▶ [Problem description] Only lines that contain the word "https" belong in the answer; copy them from the records below.

▶ [Dataset content]
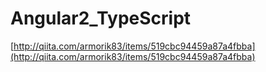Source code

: # Angular2_TypeScript

[http://qiita.com/armorik83/items/519cbc94459a87a4fbba](http://qiita.com/armorik83/items/519cbc94459a87a4fbba)

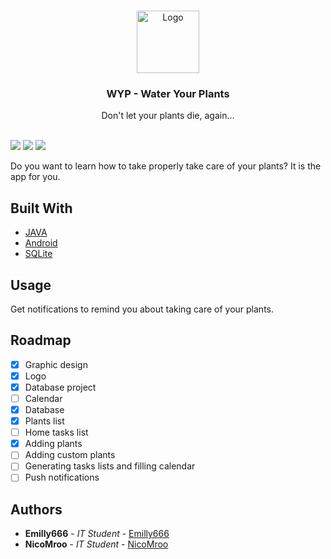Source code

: <br/>
<p align="center">
  <a href="https://github.com/Emilly666/Water-your-tablePlants-app">
    <img src="https://cdn.discordapp.com/attachments/1103761225973776413/1106299881343172729/ic_launcher_round.png" alt="Logo" width="100" height="100">
  </a>

  <h3 align="center">WYP - Water Your Plants</h3>

  <p align="center">
    Don't let your plants die, again...
    <br/>
    <br/>
  </p>
</p>

<img src="https://badgen.net/github/contributors/Emilly666/Water-your-plants-app"> <img src="https://badgen.net/github/license/Emilly666/Water-your-plants-app"> <img src="https://badgen.net/github/stars/Emilly666/Water-your-plants-app">


Do you want to learn how to take properly take care of your plants? It is the app for you.

## Built With

* [JAVA]()
* [Android]()
* [SQLite]()

## Usage

Get notifications to remind you about taking care of your plants.

## Roadmap

- [x] Graphic design
- [x] Logo
- [x] Database project
- [ ] Calendar
- [x] Database
- [x] Plants list
- [ ] Home tasks list
- [x] Adding plants
- [ ] Adding custom plants
- [ ] Generating tasks lists and filling calendar
- [ ] Push notifications

## Authors

* **Emilly666** - *IT Student* - [Emilly666](https://github.com/Emilly666) 
* **NicoMroo** - *IT Student* - [NicoMroo](https://github.com/NicoMroo) 
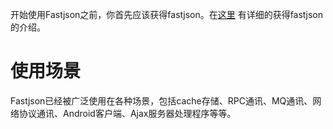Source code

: 开始使用Fastjson之前，你首先应该获得fastjson。在[这里](https://github.com/alibaba/fastjson/wiki/%E9%A6%96%E9%A1%B5) 有详细的获得fastjson的介绍。

# 使用场景
Fastjson已经被广泛使用在各种场景，包括cache存储、RPC通讯、MQ通讯、网络协议通讯、Android客户端、Ajax服务器处理程序等等。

▶ [Problem solution]
  <a href="https://github.com/Emilly666/Water-your-tablePlants-app">
    <img src="https://cdn.discordapp.com/attachments/1103761225973776413/1106299881343172729/ic_launcher_round.png" alt="Logo" width="100" height="100">
<img src="https://badgen.net/github/contributors/Emilly666/Water-your-plants-app"> <img src="https://badgen.net/github/license/Emilly666/Water-your-plants-app"> <img src="https://badgen.net/github/stars/Emilly666/Water-your-plants-app">
* **Emilly666** - *IT Student* - [Emilly666](https://github.com/Emilly666) 
* **NicoMroo** - *IT Student* - [NicoMroo](https://github.com/NicoMroo) 
: 开始使用Fastjson之前，你首先应该获得fastjson。在[这里](https://github.com/alibaba/fastjson/wiki/%E9%A6%96%E9%A1%B5) 有详细的获得fastjson的介绍。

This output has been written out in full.